Я почувствовал себя больным, неудачником, подлецом. Я взял бухгалтерскую тетрадь, которая была почти что одного со мной веса, и отказался принимать назад книгу о лабиринтах, которую одалживал библиотекарю.
Держите ее у себя сколько вам будет угодно, сказал я ему. Вам в «Форте Апачи» она пригодится больше.
Бонорино даже не поблагодарил меня. Он оглядел меня сверху донизу с нахальством, которое не вязалось с его всегдашней слащавостью. То, что он проделал потом, выглядело еще более экстравагантно. Библиотекарь принялся читать – хорошо поставленным голосом, соблюдая ритм и прихлопывая в ладоши – какой-то деревенский рэп: Ты увидишь, что в этом Форту / Жизнь становится злой и печальной – / Ведь живут там с отрыжкой во рту, / Погибают от пули случайной.

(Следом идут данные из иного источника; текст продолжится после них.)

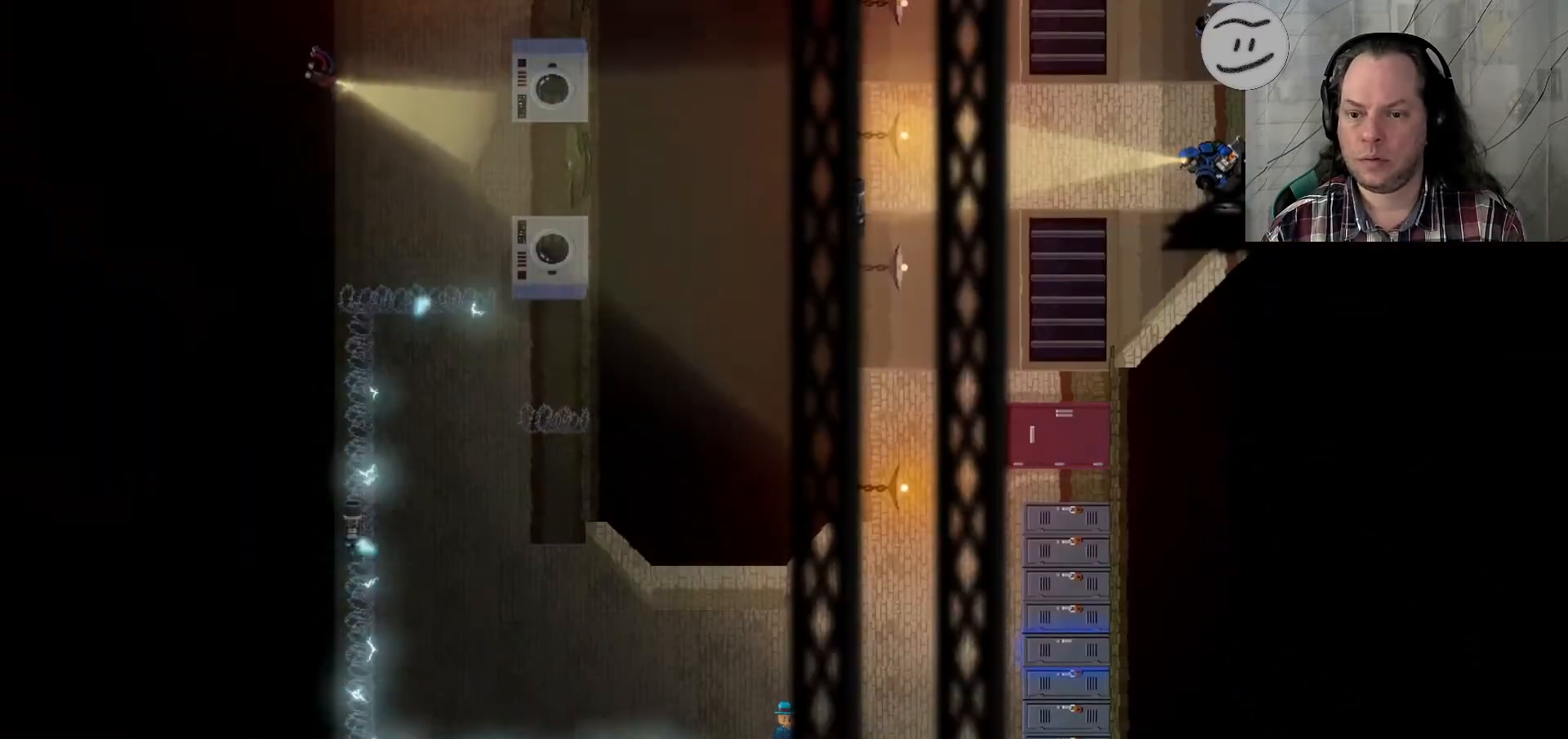
{"buttons": ["SQUARE"], "left_stick": "right", "right_stick": "center", "events": [[100, "SQUARE", "down"]]}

Совсем неплохо, поразился я. Не знал за вами таких способностей.
Я, конечно, не Мартель, но я стараюсь, ответил Бонорино.

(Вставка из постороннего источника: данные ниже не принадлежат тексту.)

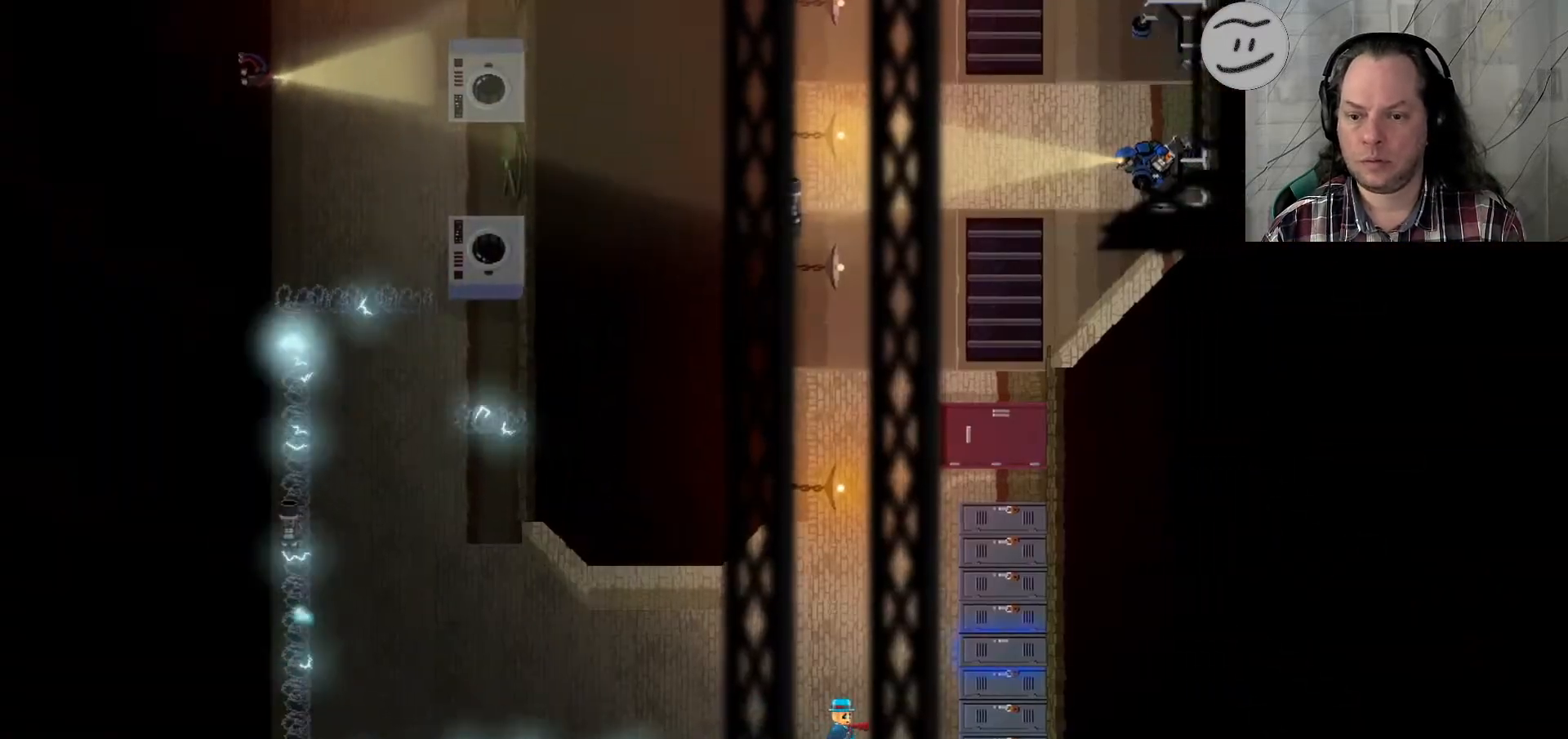
{"buttons": ["SQUARE"], "left_stick": "right", "right_stick": "center", "events": []}
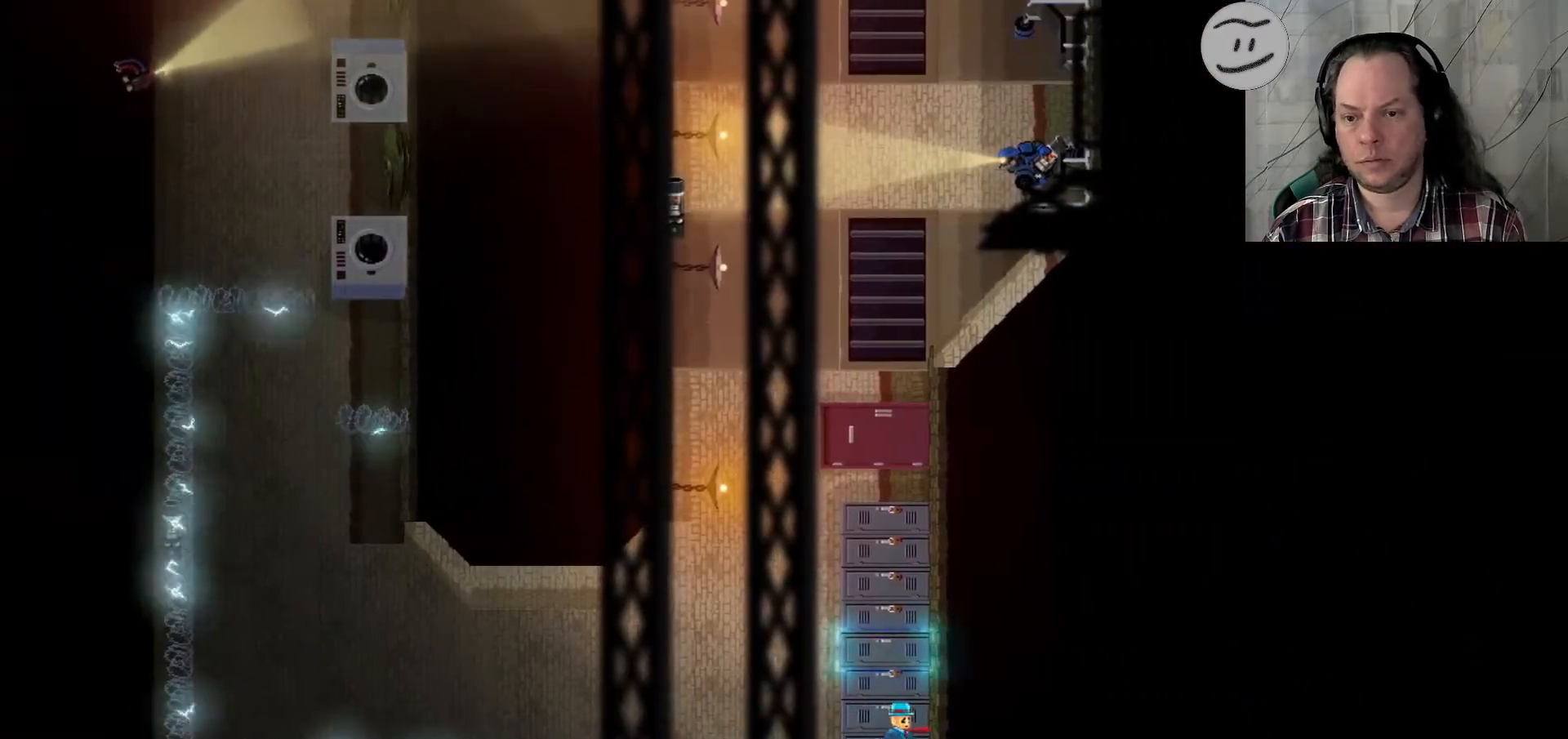
{"buttons": ["SQUARE"], "left_stick": "right", "right_stick": "center", "events": []}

Никогда бы не подумал, что он знает Мартеля.
Как? Вам нравится Мартель?
А кому он не нравится? удивился библиотекарь. В прошлый четверг я ходил в гости к сослуживцу по библиотеке, в Парк Час. Кто-то нам сказал, что Мартель поет рядом, на углу. Он появился неожиданно и обещал спеть три танго. Мы успели услышать два. Это было великолепно.
Парк Час, повторил я. Я не знаю, где это.
Да здесь недалеко, возле Вилья-Уркиса. Любопытное местечко, Кадон. Улицы там идут по кругу, и даже таксисты сбиваются с пути. Жаль, что о нем не упомянуто в вашем «Престеле», потому что из всех лабиринтов, что только есть в мире, этот самый большой.